Boon also had a marketing plan to go along with the machines. Shops should be placed in high-traffic locations, kept clean and attractive, and should advertise their services, especially the while-you-wait feature.

The concept was an immediate hit in Europe, where people walk more and are habituated--in part because of post-World War II shortages--to the idea of getting their shoes fixed. But in the United States, it was a tough sell. Neither Auto-Soler nor Sutton-Landis, then separate companies, were much interested.

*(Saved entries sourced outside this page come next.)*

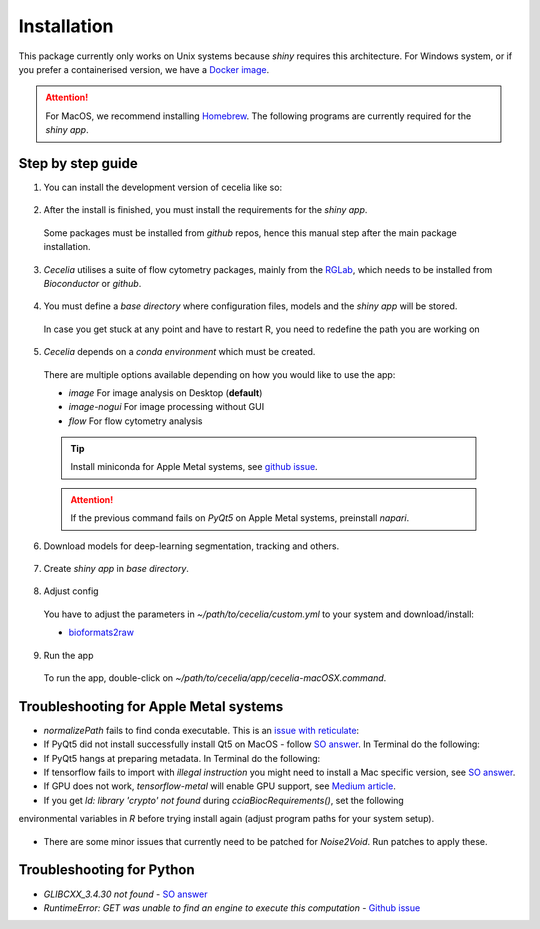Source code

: Installation
============

This package currently only works on Unix systems because *shiny* requires this architecture.
For Windows system, or if you prefer a containerised version, we have a `Docker image <https://github.com/schienstockd/ceceliaDocker>`_.

.. attention::
  For MacOS, we recommend installing `Homebrew <https://brew.sh/>`_.
  The following programs are currently required for the `shiny app`.
  
  .. code-block:: bash
    :caption: Install required programs via Homebrew
    
    brew install pstree
    brew install openssl

Step by step guide 
------------------

1. You can install the development version of cecelia like so:

  .. code-block:: R
    :caption: Install github version
      
    if (!require("remotes", quietly = TRUE))
      install.packages("remotes")
    remotes::install_github("schienstockd/cecelia", Ncpus = 4, repos = "https://cloud.r-project.org")
    
2. After the install is finished, you must install the requirements for the *shiny app*.
  Some packages must be installed from *github* repos, hence this manual step after the main package installation.
  
  .. code-block:: R
    :caption: Install shiny app requirements
  
    library(cecelia)
    cciaAppRequirements(repos = "https://cloud.r-project.org")

3. *Cecelia* utilises a suite of flow cytometry packages, mainly from the `RGLab <https://github.com/RGLab>`_, which needs to be installed from *Bioconductor* or *github*.
  
  .. code-block:: R
    :caption: Install Bioconductor requirements
    
    cciaBiocRequirements()

4. You must define a *base directory* where configuration files, models and the *shiny app* will be stored.

  .. code-block:: R
    :caption: Define base directory
    
    cciaSetup("/REPLACE/WITH/YOUR/PATH")
  
  In case you get stuck at any point and have to restart R, you need to redefine the path you are working on
  
  .. code-block:: R
    :caption: Restart Cecelia
    
    # if you already installed flowCore during cciaBiocRequirements, otherwise comment out
    library(flowCore)
    Sys.setenv(KMP_DUPLICATE_LIB_OK = "TRUE")
    library(cecelia)
    cciaUse("/REPLACE/WITH/YOUR/PATH")

5. *Cecelia* depends on a *conda environment* which must be created.
  There are multiple options available depending on how you would like to use the app:
  
  * `image` For image analysis on Desktop (**default**)
  * `image-nogui` For image processing without GUI
  * `flow` For flow cytometry analysis
  
  .. tip::
    Install miniconda for Apple Metal systems, see `github issue <https://github.com/rstudio/reticulate/issues/1298#issuecomment-1310660021>`_.
    
    .. code-block:: R
      :caption: Install miniconda
      
      reticulate::install_miniconda()
  
  .. code-block:: R
    :caption: Create conda environment
  
    cciaCondaCreate(envType = "image")
  
  .. attention::
    If the previous command fails on *PyQt5* on Apple Metal systems, preinstall *napari*.
    
    ..  code-block:: R
      :caption: Preinstall napari
      
      cciaCondaCreate(preinstallNapari = TRUE)
  
6. Download models for deep-learning segmentation, tracking and others.

  .. code-block:: R
    :caption: Download models
    
    cciaModels()

7. Create *shiny app* in *base directory*.

  .. code-block:: R
    :caption: Create *shiny app*.
  
    cciaCreateApp()

8. Adjust config
  You have to adjust the parameters in `~/path/to/cecelia/custom.yml` to your system and download/install:

  * `bioformats2raw <https://github.com/glencoesoftware/bioformats2raw/releases/download/v0.8.0/bioformats2raw-0.8.0.zip>`_

  .. code-block:: yml
    :caption: Adjust config.
  
    default:
      dirs:
        bioformats2raw: "/path/to/bioformats2raw"
        projects: "/your/project/directory/"
      volumes:
        SSD: "/your/ssd/directory/"
        home: "~/"
        computer: "/"
      python:
        conda:
          env: "r-cecelia-env"
          source:
            env: "r-cecelia-env"
            
9. Run the app
  To run the app, double-click on `~/path/to/cecelia/app/cecelia-macOSX.command`.

Troubleshooting for Apple Metal systems
---------------------------------------

* `normalizePath` fails to find conda executable. This is an `issue with reticulate <https://github.com/rstudio/reticulate/issues/1460#issuecomment-1995795408>`_:

  .. code-block:: R
    :caption: Temporary fix if `reticulate` fails to initialise conda environment
    
    assignInNamespace("is_conda_python", function(x){ return(FALSE) }, ns="reticulate")

* If PyQt5 did not install successfully install Qt5 on MacOS - follow `SO answer <https://stackoverflow.com/a/71669996>`_. 
  In Terminal do the following:
  
  .. code-block:: bash
    :caption: Install and link PyQt5.
      
    brew install qt5
    brew link qt5 --force

* If PyQt5 hangs at preparing metadata. In Terminal do the following:

  .. code-block:: bash
    :caption: Install SIP and configure PyQt5
  
    brew install sip
    # The directory might be different depending on where r-miniconda is installed on your system
    . ~/Library/r-miniconda-arm64/etc/profile.d/conda.sh
    conda activate r-cecelia-env
    pip install pyqt5 --config-settings --confirm-license= --verbose

* If tensorflow fails to import with `illegal instruction` you might need to install a Mac specific version, 
  see `SO answer <https://stackoverflow.com/a/77067787>`_.

* If GPU does not work, `tensorflow-metal` will enable GPU support, see `Medium article <https://medium.com/bluetuple-ai/how-to-enable-gpu-support-for-tensorflow-or-pytorch-on-macos-4aaaad057e74>`_.

* If you get `ld: library 'crypto' not found` during `cciaBiocRequirements()`, set the following
environmental variables in `R` before trying install again (adjust program paths for your system setup).

  .. code-block:: R
    :caption: Make sure `R` knows where to look for installed libraries
    
    Sys.setenv(LIBRARY_PATH="/opt/homebrew/lib")
    Sys.setenv(LDFLAGS="-L/opt/homebrew/lib")
    Sys.setenv(CPPFLAGS="-I/opt/homebrew/include")


* There are some minor issues that currently need to be patched for *Noise2Void*. Run patches to apply these.

  .. code-block:: R
    :caption: Run patches

    cciaApplyPatches()

Troubleshooting for Python 
--------------------------

* `GLIBCXX_3.4.30 not found` - `SO answer <https://stackoverflow.com/a/74533050>`_

* `RuntimeError: GET was unable to find an engine to execute this computation` - `Github issue <https://github.com/haotian-liu/LLaVA/issues/123#issuecomment-1539434115>`_

  .. code-block:: bash
    :caption: Install GLIBCXX libraries for python

    conda install -c conda-forge libstdcxx-ng=12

But that changed in 1982, when Sutton-Landis decided to pursue the concept and set up an instant shop at the national shopping mall convention, according to Lynch. The shopping mall managers, initially appalled at the idea of having a grungy shoe repair shop dirtying up their imitation marble palaces, lined up to have their shoes fixed for free and suddenly became enthused about shiny, high-turnover shoe repair shops in malls.

Lynch says there probably are 750 to 1,000 instant shops in malls, train stations and other high-traffic locations around the country, and the number is increasing daily. But Thys Boon, whose equipment is distributed in the United States by Auto-Soler/Sutton-Landis, still isn’t satisfied. The U.S. company is a subsidiary of the giant Stanley Bostich tool company, and the parent firm doesn’t care enough about the small shoe machine business, Boon gripes.

And there is now a great deal of competition from other European machine makers. “We have our own company in Germany, the U.K., Belgium, and Canada,” Boon says, “but not in the U.S.--yet.”